Why the Current System Keeps Failing
Utah’s homeless system, like many nationwide, is built around fragmentation. Detox programs handle detox. Shelters handle beds. Clinics handle mental health. But no one entity is responsible for the entire pathway out of homelessness.
The result is a system of silos — one that Tim Stay, co-founder of The Other Side Academy, has described as a “Chutes and Ladders” cycle, where each setback drops people back to the beginning.
One major obstacle, he argues, is that many government-funded housing programs are required to tolerate active drug use as a protected condition. Operators often cannot remove residents even when addiction overtakes entire buildings.
“The funding for permanent supportive housing comes with the requirement that you can’t kick people out for using drugs,” Preston said. “So how do you maintain a facility on that basis?”
The Other Side Village avoids that dilemma by declining government operating funds. That decision allows the organization to set expectations — and enforce them — without federal restrictions.
“We’re the landlord,” Preston explained. “If someone relapses, we don’t want to evict them. We restart them in the prep school — not back on the street.”

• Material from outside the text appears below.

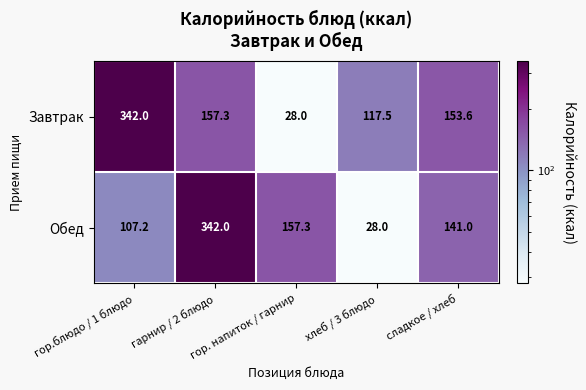

How many distinct data groups are displayed?

2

The emphasis is on responsibility and recovery, not punishment.
Peer Leadership: The Secret Sauce
What ultimately makes The Other Side Village work isn’t just the housing or the rules — it’s who runs the community.

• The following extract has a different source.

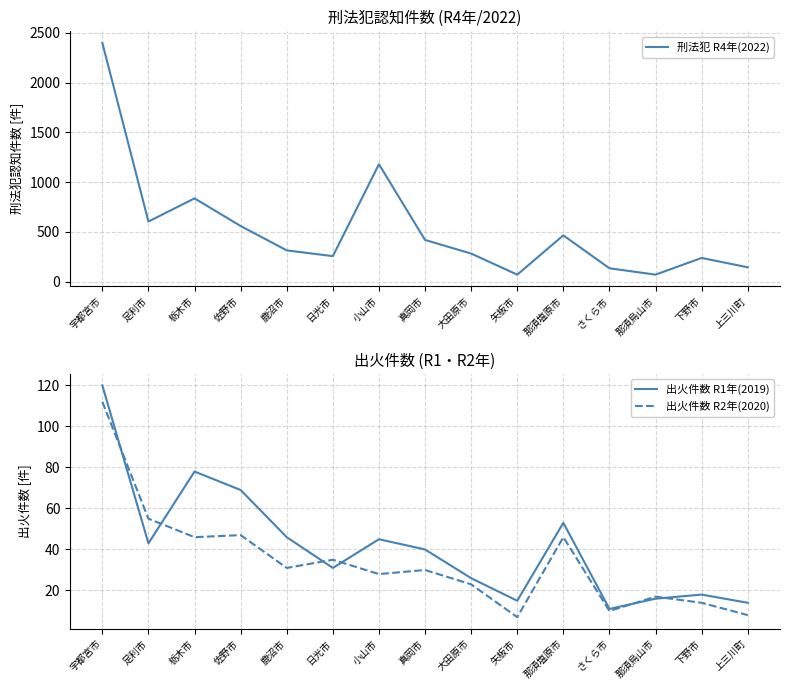

Between さくら市 and 足利市, which is larger?

足利市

From leadership through daily operations, the Village is peer-led. The people enforcing standards are people who once lived without them.
“From top to bottom, it’s peer-run,” Preston said. “The people guiding others have been incarcerated, homeless, addicted. That creates credibility professionals often can’t replicate.”

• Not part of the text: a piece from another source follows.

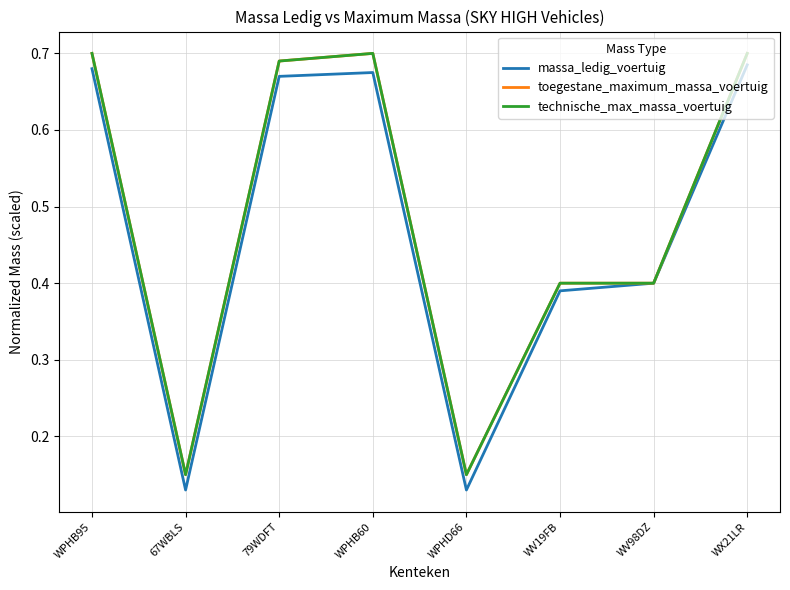

Which series has the largest range (max minus min)?

massa_ledig_voertuig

In a system where caseworkers frequently rotate or burn out, the Village offers continuity. Accountability carries weight because it comes from lived experience.
Preston notes this model is far more common internationally.
“Therapeutic communities and peer-to-peer models are standard in Europe,” he said. “In the US, we rely much more on medication.”
The Village brings that philosophy to Utah and with visible success.
Why Residents Choose Change
At the heart of The Other Side Village is a simple truth: people change when they are ready.
“Every person who comes here,” Preston said, “decides to change when they hit rock bottom. They say, ‘I can’t live like this anymore. My life means more than this.’”
Many residents arrive directly from encampments, exhausted by danger, addiction, and instability.
“They tell us, ‘I can’t be around that environment anymore,’” Preston said. “Here, sobriety is the norm. Safety is expected.”
The change is often visible. “You can see the light turn back on in their eyes,” he said. “Their entire countenance changes.”
A Tiny-Home Solution to a Double Crisis
On paper, The Other Side Village is an affordable housing project — small homes, modest rent, shared amenities. In practice, it represents a fundamental rethinking of how Utah approaches homelessness, housing, and recovery.
It addresses the housing crisis by building homes people can afford.
It addresses homelessness by providing the structure people need.
No apartments that quietly turn into drug markets.
No short-term programs that return people to the same park bench weeks later.
Instead, the Village offers a path long enough and accountable enough to produce durable change.
“We’re not a panacea,” Preston said. “But the outcomes we’re seeing — that’s what tells us this works.”
A New Way Forward for Utah
As Utah debates major new investments in homeless campuses and supportive housing, The Other Side Village stands as a working prototype: a community where housing is paired with expectation, where sobriety is normal, where work is encouraged, and where culture itself becomes a tool for healing. Residents talk with neighbors, or walk home from work. For many, it’s the first time they’ve felt a part of a sober community in years.
Utah’s twin crises — homelessness and housing — have long felt overwhelming. But in this small community of tiny homes, a new model is emerging.
The homes are tiny. The shift in thinking they represent could be enormous.